Save More—and Make More—with Two Mindset Shifts

In order to build real wealth over your career without losing your mind in the process, there are two mindset shifts I want dentists to make. Let’s get right into them.

Don’t Be Scared of Debt

Smart debt is okay—good, even! We’re all familiar with the saying “It takes money to make money.” What we don’t emphasize very much is that it doesn’t have to be your money.

Banks have lots of money! And while some people have to beg and plead to get their hands on some of it, you don’t. You’re a dentist, which means the banks are ready, willing, and eager to lend you money for a great practice. So going into debt to buy a practice is actually…pretty easy! (Season 3 of the podcast is all about financing your practice purchase, by the way.)

As a fellow grad school survivor, I understand that that mountain of student loan debt makes the idea of taking on even more seem like a horrible idea. It isn’t. Banks are so eager to lend to dentists because with the right practice, you’re about as close to a sure bet as they ever get. Start thinking of yourself that way!

Going into debt to buy a practice seems scary in the short term, but in the long term it’s the best way to set yourself up for long-term financial independence. You invested in yourself once to get through school. Now do it again.

Spend Money to Save Money

A couple hundred bucks for TurboTax to file your returns, or five grand for a CPA to do it. Which sounds more appealing?

Saving money is an excellent impulse, don’t get me wrong. But when it comes to running your business (or preparing to), sometimes you have to shift your mindset on this one.

I talk a lot about having good people “on your team.” I can be one of them during the transition, of course, but what about after you’ve purchased your practice? Spending money to have people around you who help you run your business will pay off big time in the long run.

A trusted lawyer, for example, is vital to limit your liability with both patients and employees (among other things). But my favorite member of your team is your CPA.

A good CPA ain’t cheap. But a good CPA will also help you protect your money and make sure you keep as much of it as possible.
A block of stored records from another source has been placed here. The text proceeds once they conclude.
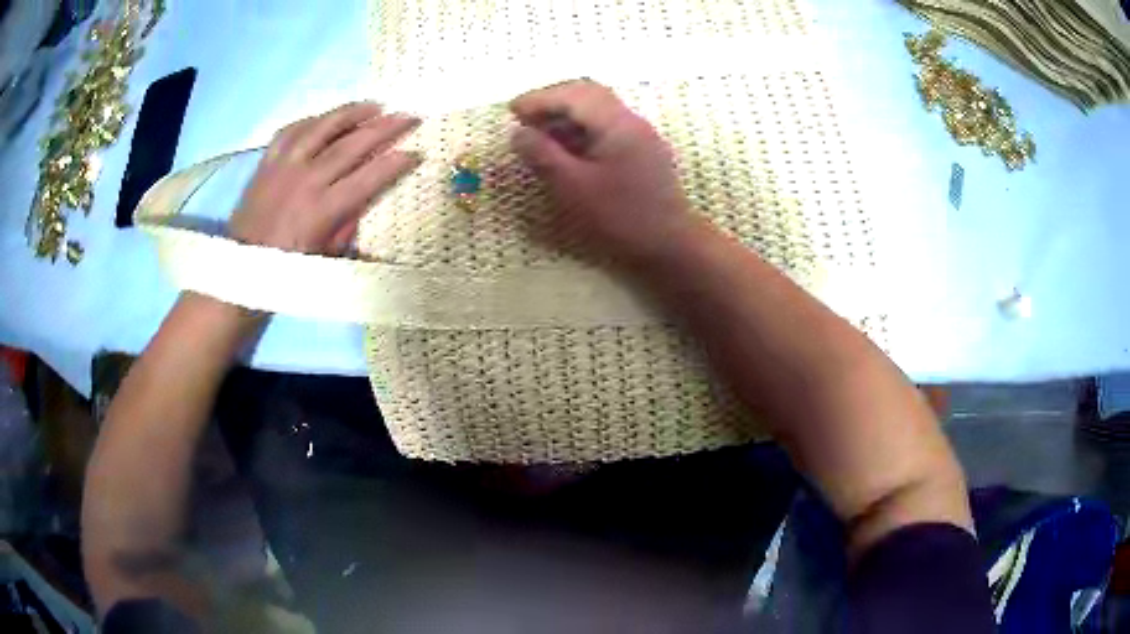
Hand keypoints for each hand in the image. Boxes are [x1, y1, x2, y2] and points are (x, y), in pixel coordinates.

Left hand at [229, 102, 421, 254]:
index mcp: (322, 210)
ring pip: (322, 128)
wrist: (242, 267)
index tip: (416, 151)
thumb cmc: (288, 268)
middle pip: (351, 145)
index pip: (367, 178)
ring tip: (374, 105)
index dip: (395, 163)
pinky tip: (326, 117)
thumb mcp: (326, 256)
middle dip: (384, 128)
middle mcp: (305, 180)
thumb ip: (348, 223)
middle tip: (408, 116)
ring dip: (351, 113)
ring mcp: (283, 166)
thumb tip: (368, 195)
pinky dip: (311, 120)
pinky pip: (290, 130)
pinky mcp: (266, 162)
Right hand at [509, 80, 694, 265]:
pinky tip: (566, 147)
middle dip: (553, 101)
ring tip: (540, 132)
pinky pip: (608, 126)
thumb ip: (543, 155)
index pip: (573, 95)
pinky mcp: (643, 151)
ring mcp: (641, 135)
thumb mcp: (573, 188)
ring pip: (599, 109)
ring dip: (567, 114)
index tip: (512, 111)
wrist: (671, 245)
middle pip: (588, 94)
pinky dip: (582, 129)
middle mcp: (632, 121)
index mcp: (617, 124)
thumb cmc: (620, 217)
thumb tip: (518, 133)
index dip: (539, 99)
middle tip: (525, 117)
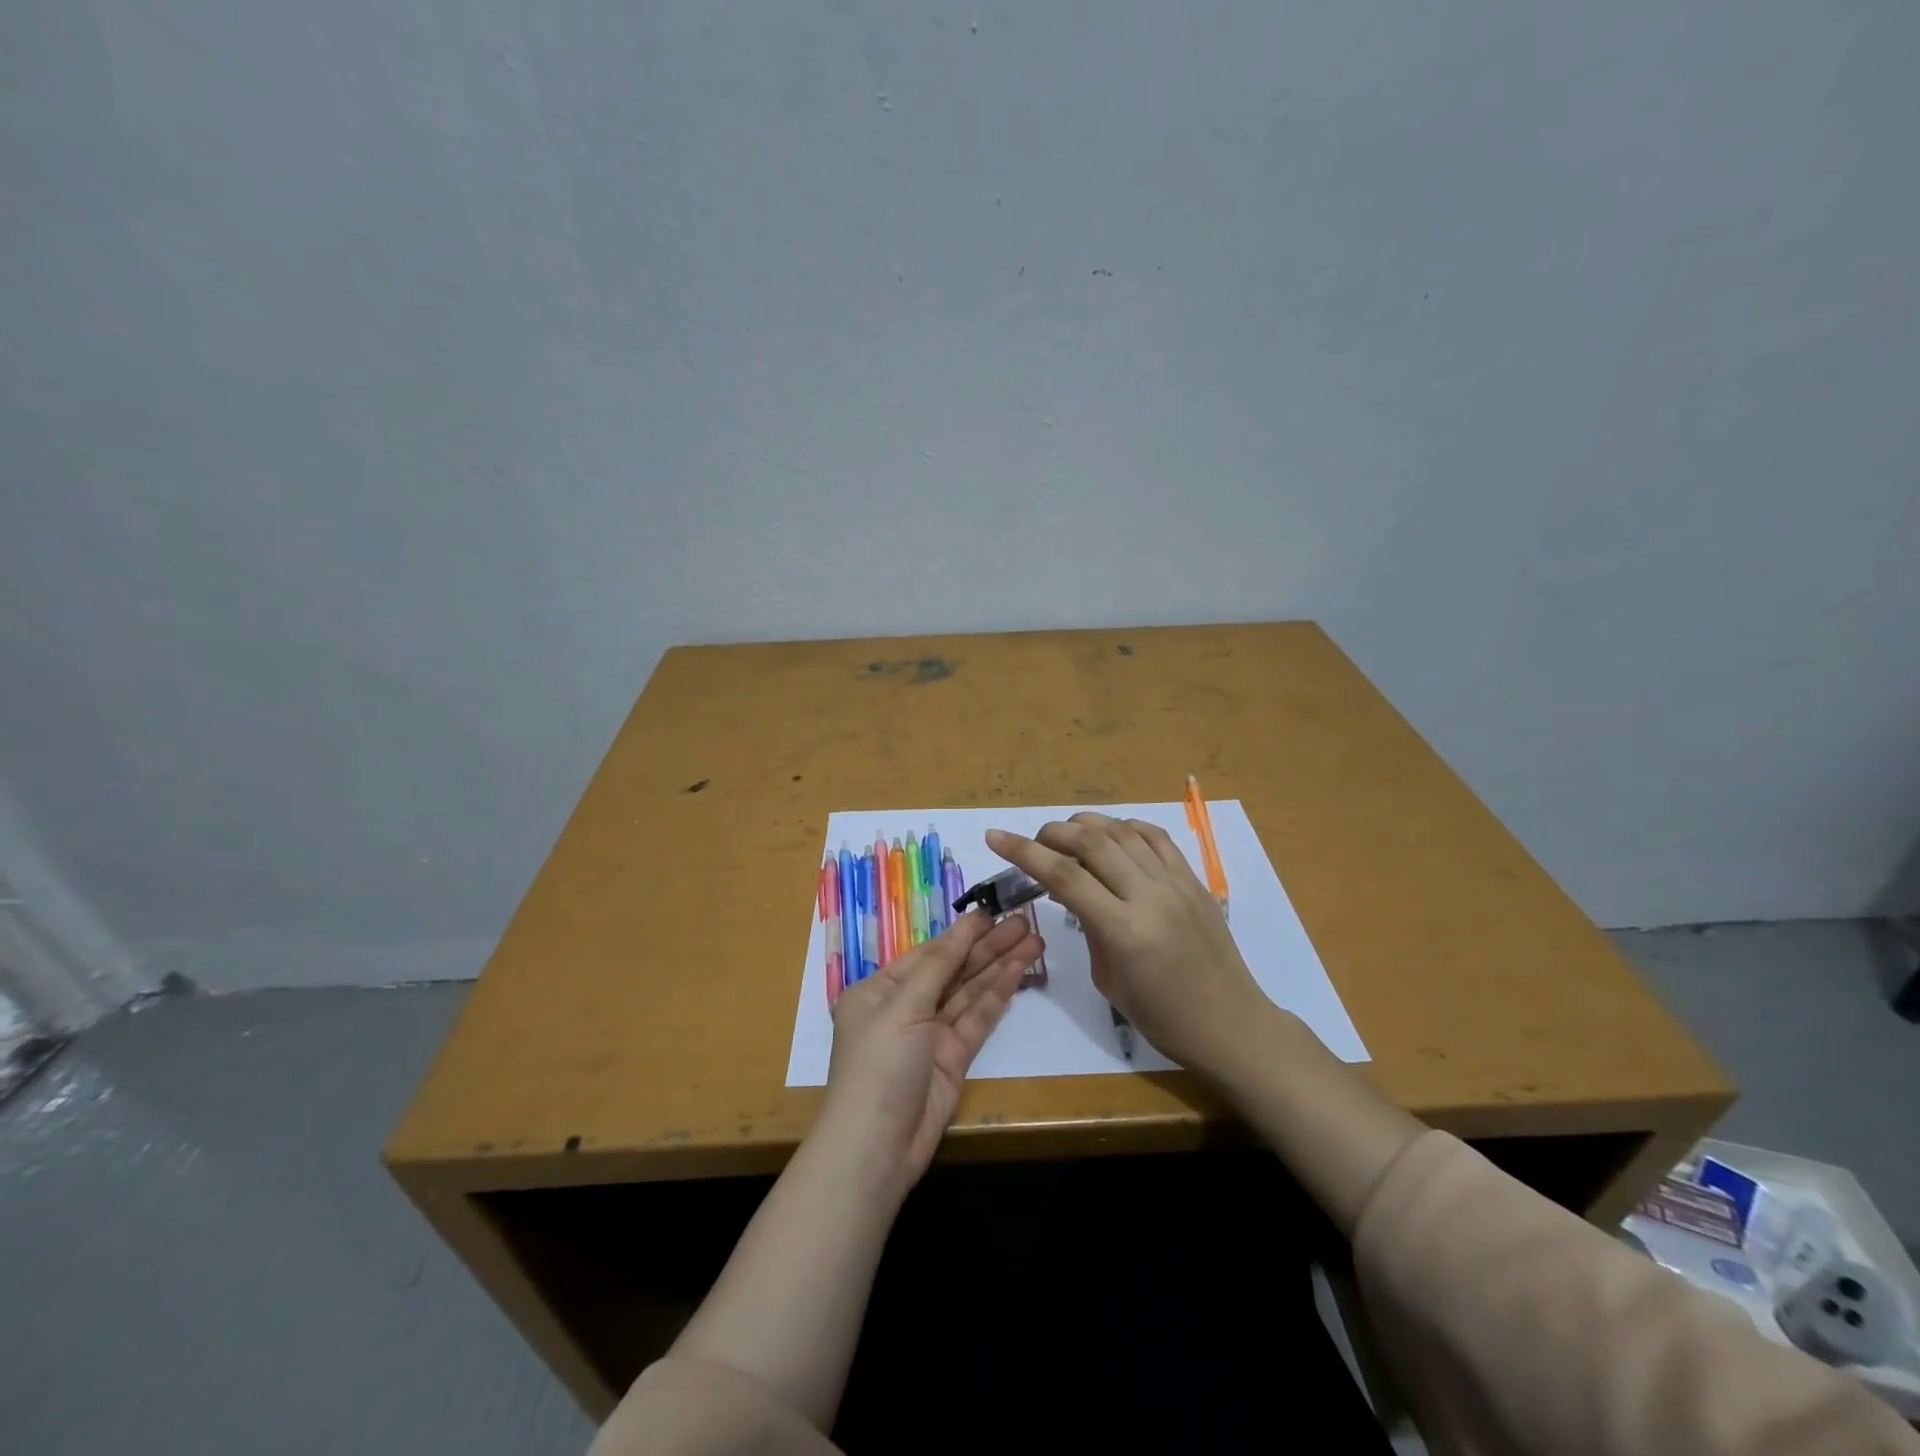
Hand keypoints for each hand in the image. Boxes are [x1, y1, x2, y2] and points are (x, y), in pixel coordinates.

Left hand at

Filing taxes is probably the highest-profile thing a CPA will do, but it goes beyond that. A dental CPA will know the ins and outs of how a healthy practice should look by the numbers, and can alert you if, for example, your labs and supply costs are creeping up too high, or if money that was expected in one area of the business seems to be missing.

That five grand the CPA is charging you? Or even twice that? It will—again, in the long run!—save you more than you were able to save yourself by going it alone.